**PASSAGE GIVEN:**
_ _ _ _ _
If $H$ is a positive, infinite, nonstandard integer, then by the left endpoint rule, using the shorthand $\xi_i = a + i (b-a)/H$,

\begin{align}\int_a^b f'(x) \, \mathrm{d}x &= \sum_{i=0}^{H-1} (\xi_{i+1} - \xi_i) f'\left(\xi_i \right) + o(1) \\&= \sum_{i=0}^{H-1} (\xi_{i+1} - \xi_i) \left(\frac{f(\xi_{i+1}) - f(\xi_i)}{\xi_{i+1} - \xi_i} + o(1)\right) + o(1) \\&= \sum_{i=0}^{H-1} \left(f(\xi_{i+1}) - f(\xi_i) + o\left(\frac{b-a}{H}\right) \right) + o(1) \\&= f(\xi_H) - f(\xi_0) + o(1) \\&= f(b) - f(a) \end{align}

where the very last step follows because both sides are standard, and so the infinitesimal difference must be zero.

• +1, but it would be good to have some brackets in the first sum so it was clear you're not summing that o(1) – Matthew Towers Nov 20 '15 at 10:54

Others have said that the total change is the sum of the infinitely many infinitely small changes, and I agree. I will add another way of looking at it.

Think of $\displaystyle A = \int_a^x f(t) \, dt$, and imagine $x$ moving. Draw the picture, showing the $t$-axis, the graph of $f$, the vertical line at $t=a$ that forms the left boundary of the region whose area is the integral, and the vertical line at $t=x$ forming the right boundary, which is moving.
_ _ _ _ _
**DATA SECTION:**
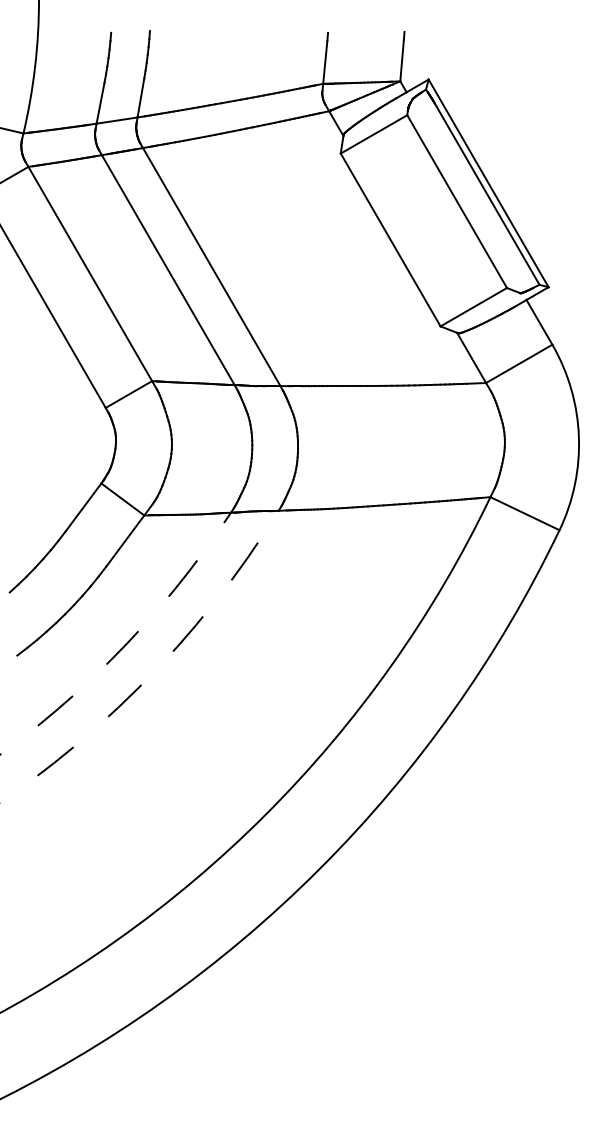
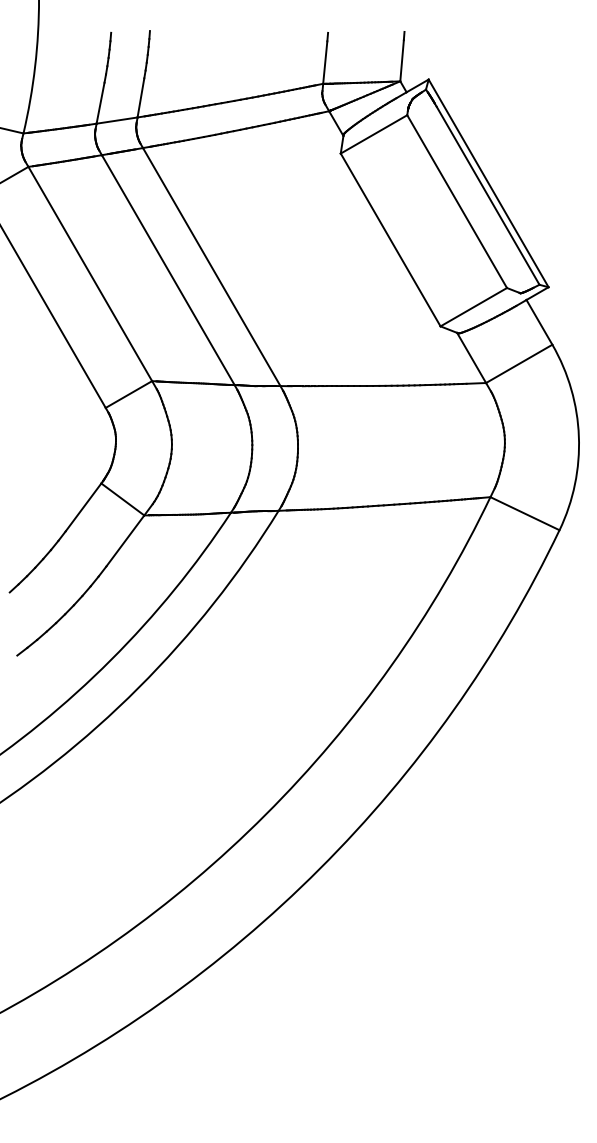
arc at (126, 643): dashed -> solid
arc at (154, 671): dashed -> solid
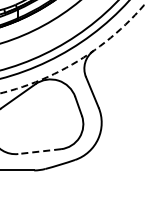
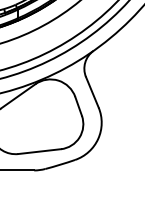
circle at (72, 48): dashed -> solid
line at (39, 151): dashed -> solid
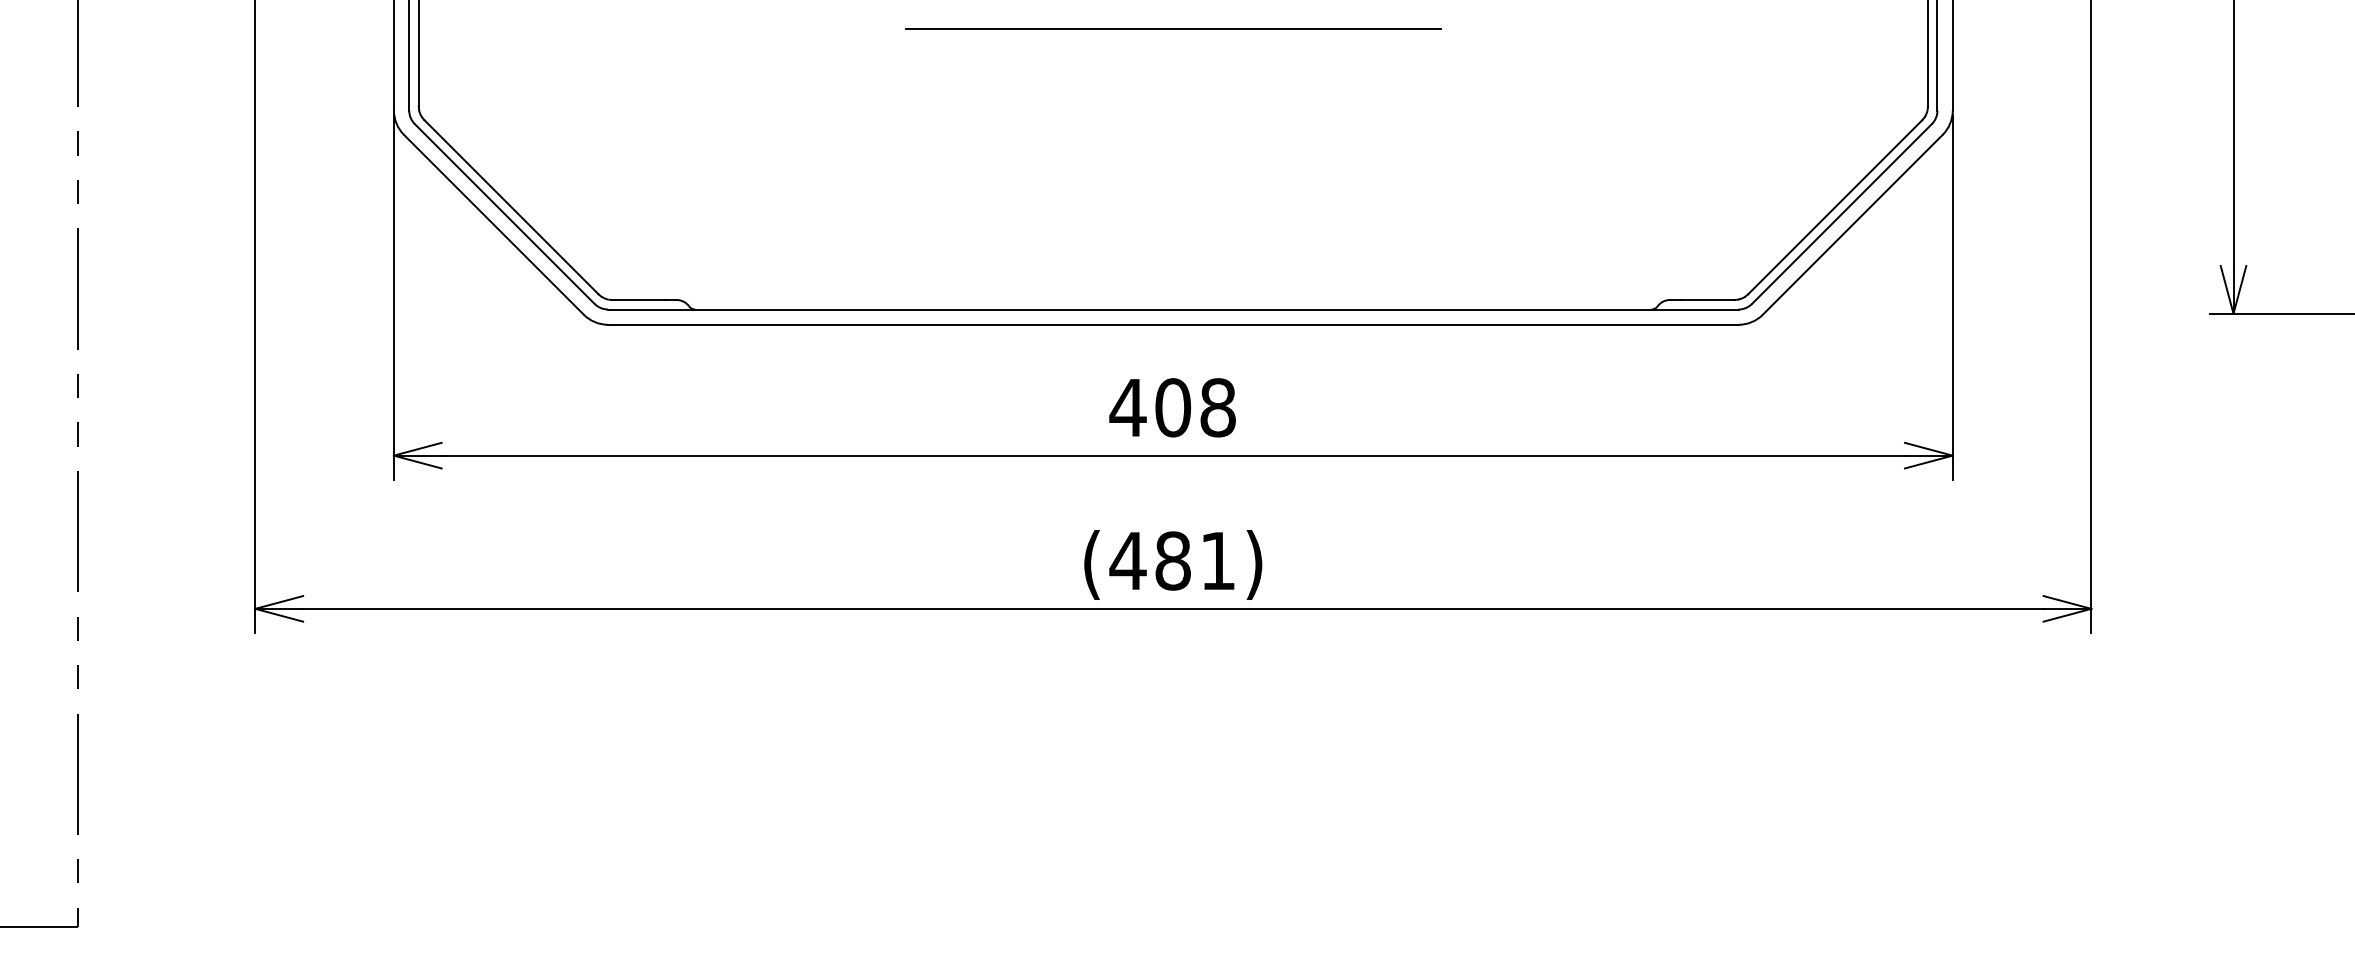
_ _ _ _ _
**TASK TO CARRY OUT:**
Quote the entire calculus excerpt word for word. The lines play no part in this.

**OUTPUT OF THE EXERCISE:**
If $H$ is a positive, infinite, nonstandard integer, then by the left endpoint rule, using the shorthand $\xi_i = a + i (b-a)/H$,

\begin{align}\int_a^b f'(x) \, \mathrm{d}x &= \sum_{i=0}^{H-1} (\xi_{i+1} - \xi_i) f'\left(\xi_i \right) + o(1) \\&= \sum_{i=0}^{H-1} (\xi_{i+1} - \xi_i) \left(\frac{f(\xi_{i+1}) - f(\xi_i)}{\xi_{i+1} - \xi_i} + o(1)\right) + o(1) \\&= \sum_{i=0}^{H-1} \left(f(\xi_{i+1}) - f(\xi_i) + o\left(\frac{b-a}{H}\right) \right) + o(1) \\&= f(\xi_H) - f(\xi_0) + o(1) \\&= f(b) - f(a) \end{align}

where the very last step follows because both sides are standard, and so the infinitesimal difference must be zero.

• +1, but it would be good to have some brackets in the first sum so it was clear you're not summing that o(1) – Matthew Towers Nov 20 '15 at 10:54

Others have said that the total change is the sum of the infinitely many infinitely small changes, and I agree. I will add another way of looking at it.

Think of $\displaystyle A = \int_a^x f(t) \, dt$, and imagine $x$ moving. Draw the picture, showing the $t$-axis, the graph of $f$, the vertical line at $t=a$ that forms the left boundary of the region whose area is the integral, and the vertical line at $t=x$ forming the right boundary, which is moving.